▸ Goal of the exercise
Please reproduce the lines from the first one through the line containing "Ish stajiga ega bo‘lmagan", both included.
[[ Supplied data open ]]
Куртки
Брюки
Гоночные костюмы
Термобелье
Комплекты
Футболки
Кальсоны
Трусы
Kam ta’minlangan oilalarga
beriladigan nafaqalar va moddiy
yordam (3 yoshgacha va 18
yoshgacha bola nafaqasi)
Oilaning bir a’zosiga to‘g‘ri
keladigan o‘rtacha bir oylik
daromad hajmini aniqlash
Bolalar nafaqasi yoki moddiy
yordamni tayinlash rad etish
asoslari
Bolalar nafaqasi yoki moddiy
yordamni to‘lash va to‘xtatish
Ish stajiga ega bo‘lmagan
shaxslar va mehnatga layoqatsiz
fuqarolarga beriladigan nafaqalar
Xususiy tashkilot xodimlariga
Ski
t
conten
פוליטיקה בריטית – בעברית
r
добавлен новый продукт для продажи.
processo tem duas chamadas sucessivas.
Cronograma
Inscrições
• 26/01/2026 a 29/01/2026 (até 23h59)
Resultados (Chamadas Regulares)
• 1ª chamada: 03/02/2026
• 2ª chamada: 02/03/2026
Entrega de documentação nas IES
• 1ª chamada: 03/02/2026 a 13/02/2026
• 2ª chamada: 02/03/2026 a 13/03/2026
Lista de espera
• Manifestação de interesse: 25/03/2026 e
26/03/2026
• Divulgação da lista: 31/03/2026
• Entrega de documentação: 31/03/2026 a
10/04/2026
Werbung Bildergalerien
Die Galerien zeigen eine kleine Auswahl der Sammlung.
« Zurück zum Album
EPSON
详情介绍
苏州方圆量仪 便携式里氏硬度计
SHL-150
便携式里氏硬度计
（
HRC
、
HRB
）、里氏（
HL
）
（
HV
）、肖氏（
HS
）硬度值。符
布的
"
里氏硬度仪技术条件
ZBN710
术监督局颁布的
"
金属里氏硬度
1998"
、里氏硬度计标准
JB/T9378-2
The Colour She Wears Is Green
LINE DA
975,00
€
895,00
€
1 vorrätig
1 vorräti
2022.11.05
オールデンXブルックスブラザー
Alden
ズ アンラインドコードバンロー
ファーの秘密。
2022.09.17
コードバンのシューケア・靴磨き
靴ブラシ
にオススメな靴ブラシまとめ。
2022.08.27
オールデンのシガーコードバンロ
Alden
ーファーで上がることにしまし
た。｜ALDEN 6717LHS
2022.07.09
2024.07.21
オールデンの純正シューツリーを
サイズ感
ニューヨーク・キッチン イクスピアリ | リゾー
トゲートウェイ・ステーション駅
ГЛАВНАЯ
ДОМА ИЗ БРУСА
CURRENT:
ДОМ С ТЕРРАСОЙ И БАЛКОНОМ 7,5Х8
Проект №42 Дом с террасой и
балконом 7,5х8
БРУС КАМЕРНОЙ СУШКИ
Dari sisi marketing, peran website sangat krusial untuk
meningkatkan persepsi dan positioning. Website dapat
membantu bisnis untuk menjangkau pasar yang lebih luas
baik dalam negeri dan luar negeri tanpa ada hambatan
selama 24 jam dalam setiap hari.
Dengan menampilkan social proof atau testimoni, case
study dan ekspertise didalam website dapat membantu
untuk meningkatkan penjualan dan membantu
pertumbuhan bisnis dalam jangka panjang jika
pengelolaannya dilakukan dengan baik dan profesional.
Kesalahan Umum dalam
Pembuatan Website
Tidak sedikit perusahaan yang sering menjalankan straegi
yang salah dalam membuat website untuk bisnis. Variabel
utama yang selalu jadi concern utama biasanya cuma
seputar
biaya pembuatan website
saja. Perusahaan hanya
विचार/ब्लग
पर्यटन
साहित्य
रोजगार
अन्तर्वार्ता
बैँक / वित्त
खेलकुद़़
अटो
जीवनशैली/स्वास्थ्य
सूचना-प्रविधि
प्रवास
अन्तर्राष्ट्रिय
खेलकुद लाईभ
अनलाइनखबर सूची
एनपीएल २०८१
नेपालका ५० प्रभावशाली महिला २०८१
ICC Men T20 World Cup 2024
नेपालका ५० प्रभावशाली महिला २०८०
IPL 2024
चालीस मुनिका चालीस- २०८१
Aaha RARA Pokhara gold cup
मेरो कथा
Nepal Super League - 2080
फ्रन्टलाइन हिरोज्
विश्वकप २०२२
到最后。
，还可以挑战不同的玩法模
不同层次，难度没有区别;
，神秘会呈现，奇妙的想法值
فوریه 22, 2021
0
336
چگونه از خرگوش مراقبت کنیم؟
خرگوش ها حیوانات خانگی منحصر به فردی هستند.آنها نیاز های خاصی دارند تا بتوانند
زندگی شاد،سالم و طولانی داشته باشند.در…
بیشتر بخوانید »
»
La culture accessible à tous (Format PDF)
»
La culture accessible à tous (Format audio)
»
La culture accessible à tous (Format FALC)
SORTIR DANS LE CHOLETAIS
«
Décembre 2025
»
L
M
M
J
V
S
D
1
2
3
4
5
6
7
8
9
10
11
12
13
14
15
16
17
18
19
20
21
[[ Supplied data closed ]]
▸ Result of this exercise
Куртки
Брюки
Гоночные костюмы
Термобелье
Комплекты
Футболки
Кальсоны
Трусы
Kam ta’minlangan oilalarga
beriladigan nafaqalar va moddiy
yordam (3 yoshgacha va 18
yoshgacha bola nafaqasi)
Oilaning bir a’zosiga to‘g‘ri
keladigan o‘rtacha bir oylik
daromad hajmini aniqlash
Bolalar nafaqasi yoki moddiy
yordamni tayinlash rad etish
asoslari
Bolalar nafaqasi yoki moddiy
yordamni to‘lash va to‘xtatish
Ish stajiga ega bo‘lmagan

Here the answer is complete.